As he said that, he realized how very tired he was. He didn’t like dealing with people, particularly stressed and upset people. Especially when the problems they were having were not problems he had created, although the problems were ones he had to defend.
He shook his head a little. “The situation seems untenable to me. I have no real idea what we’ll do. I wish we could replace the whole crew and start again.”
Preemas picked up his mug and slurped the coffee. Crowe winced. Preemas grinned. Clearly the man liked baiting him.
“Technically, we can’t,” Preemas said. “But they can leave of their own accord.”
Crowe had been reaching for his mug, but he stopped mid-movement. “They can?”

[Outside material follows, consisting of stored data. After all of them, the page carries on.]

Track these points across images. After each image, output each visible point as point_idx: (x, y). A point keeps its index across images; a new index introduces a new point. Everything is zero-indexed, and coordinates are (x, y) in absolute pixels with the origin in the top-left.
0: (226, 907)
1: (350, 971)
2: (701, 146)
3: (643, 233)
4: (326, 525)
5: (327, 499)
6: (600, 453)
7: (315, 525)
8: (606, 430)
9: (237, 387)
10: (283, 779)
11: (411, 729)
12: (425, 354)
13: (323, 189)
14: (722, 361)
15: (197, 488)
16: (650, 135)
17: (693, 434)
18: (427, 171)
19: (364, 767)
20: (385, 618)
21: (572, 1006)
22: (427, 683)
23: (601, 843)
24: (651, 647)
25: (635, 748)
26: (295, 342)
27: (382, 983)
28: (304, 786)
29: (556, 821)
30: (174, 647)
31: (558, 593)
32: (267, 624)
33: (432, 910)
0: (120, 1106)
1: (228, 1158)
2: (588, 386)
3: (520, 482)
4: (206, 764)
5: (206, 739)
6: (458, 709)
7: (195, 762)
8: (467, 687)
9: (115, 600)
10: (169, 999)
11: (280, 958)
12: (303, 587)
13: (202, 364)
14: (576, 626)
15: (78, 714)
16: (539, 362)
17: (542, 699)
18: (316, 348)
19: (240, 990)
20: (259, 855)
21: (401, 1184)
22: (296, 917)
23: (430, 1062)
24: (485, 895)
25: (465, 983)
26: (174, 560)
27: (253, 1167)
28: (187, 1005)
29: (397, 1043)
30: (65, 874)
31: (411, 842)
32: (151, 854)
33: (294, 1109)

Preemas nodded. “I was never told that the crew had to stay against their will.”
Crowe felt a quick surge of anger, followed by admiration, topped with annoyance. He was pretty sure there were other emotions involved as well, but he couldn’t identify them.
Damn Preemas. He had planned this all along.
“That’s why some people are still in the wrong jobs,” Crowe said softly.
Preemas shrugged. “You told them that there aren’t enough of the right jobs to go around. I thought that was a great cover story.”